Suppose i want to split the above string every 3 lines using the split()
method, what regex delimiter should i use to produce something like this :
["LINE 1.
LINE 2.
LINE 3.",
"LINE 4.
LINE 5.
LINE 6."]
Upvotes: 0
Views: 2064
Reputation: 535
What a nice, clean answer, Tim.

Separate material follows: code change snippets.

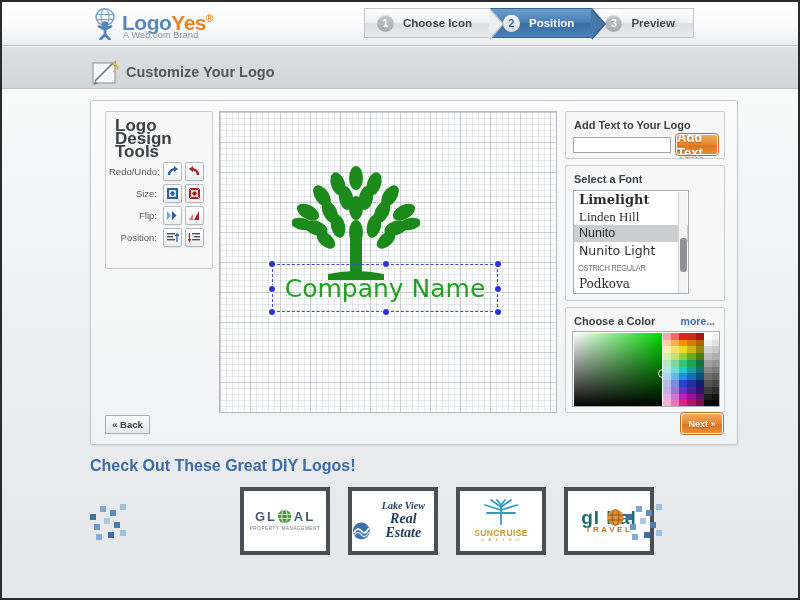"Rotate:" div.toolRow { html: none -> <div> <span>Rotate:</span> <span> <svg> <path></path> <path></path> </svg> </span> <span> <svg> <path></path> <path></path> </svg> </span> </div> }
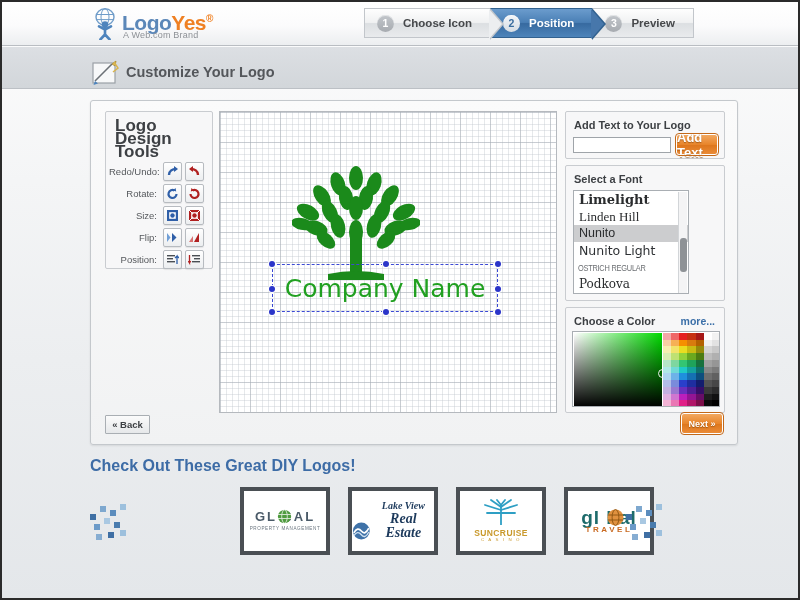"« Back" #backBtn { border-radius: 1px -> 9px }
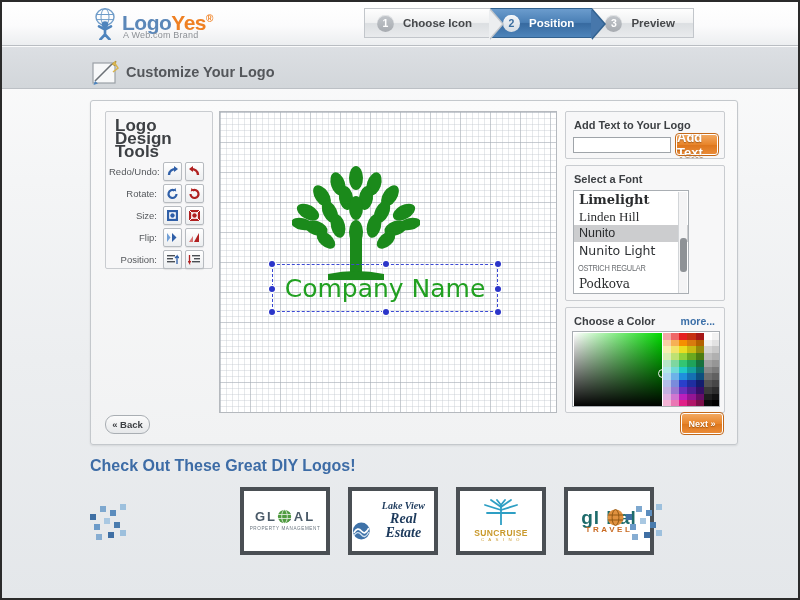"Liberty" div.thumb { html: none -> <div> <div> <svg> <path></path> <ellipse></ellipse> <path></path> </svg> <div> <div>Liberty</div> <div>FINANCIAL</div> </div> </div> </div> }
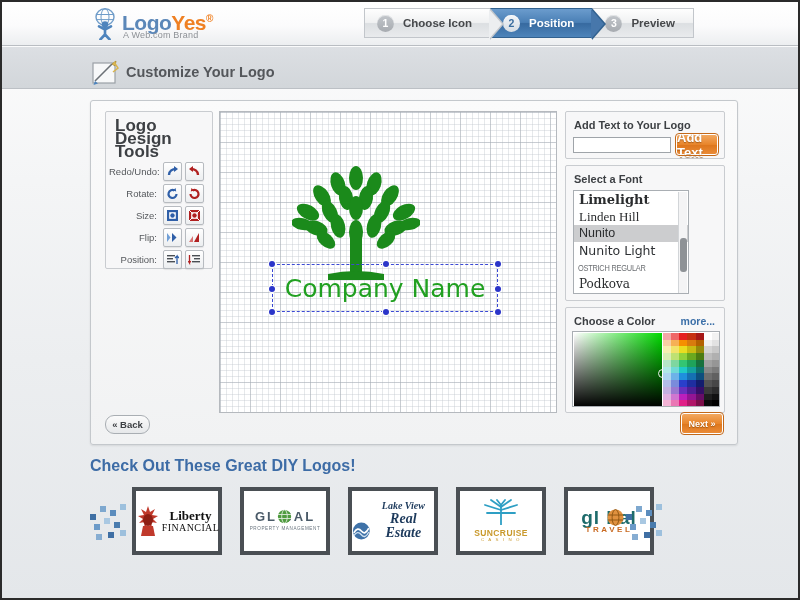"SUNCRUISE" div.thumb { html: <div> <div> <svg> <g> <path></path> <path></path> <path></path> <path></path> <path></path> <path></path> <path></path> <path></path> <path></path> </g> </svg> <div>SUNCRUISE</div> <div>C A S I N O</div> </div> </div> -> none }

I needed a Python version, and this seems to cut it:
lines = """LINE 1.
LINE 2.
LINE 3.
LINE 4.
LINE 5.
LINE 6."""
import re
print(re.compile("(?:^.*$\n?){1,3}",re.M).findall(lines))
Gives the result
['LINE 1.\nLINE 2.\nLINE 3.\n', 'LINE 4.\nLINE 5.\nLINE 6.']
Subsituting with 4 instead of 3 should give
['LINE 1.\nLINE 2.\nLINE 3.\nLINE 4.\n', 'LINE 5.\nLINE 6.']
And indeed it does!
Upvotes: 0
Reputation: 336128
First, you don't want to use split()
here because you would need a regex engine with full lookaround assertion support for that. Fortunately, .match()
can do this just as well (arguably even better):
result = subject.match(/(?:^.*$\n?){1,3}/mg);
Test it live on regex101.com.
Explanation:
(?: # Start a non-capturing group that matches...
^ # (from the start of a line)
.* # any number of non-newline characters
$ # (until the end of the line).
\n? # Then it matches a newline character, if present.
){1,3} # It repeats this three times. If there are less than three lines
# at the end of the string, it is content with matching two or one, as well.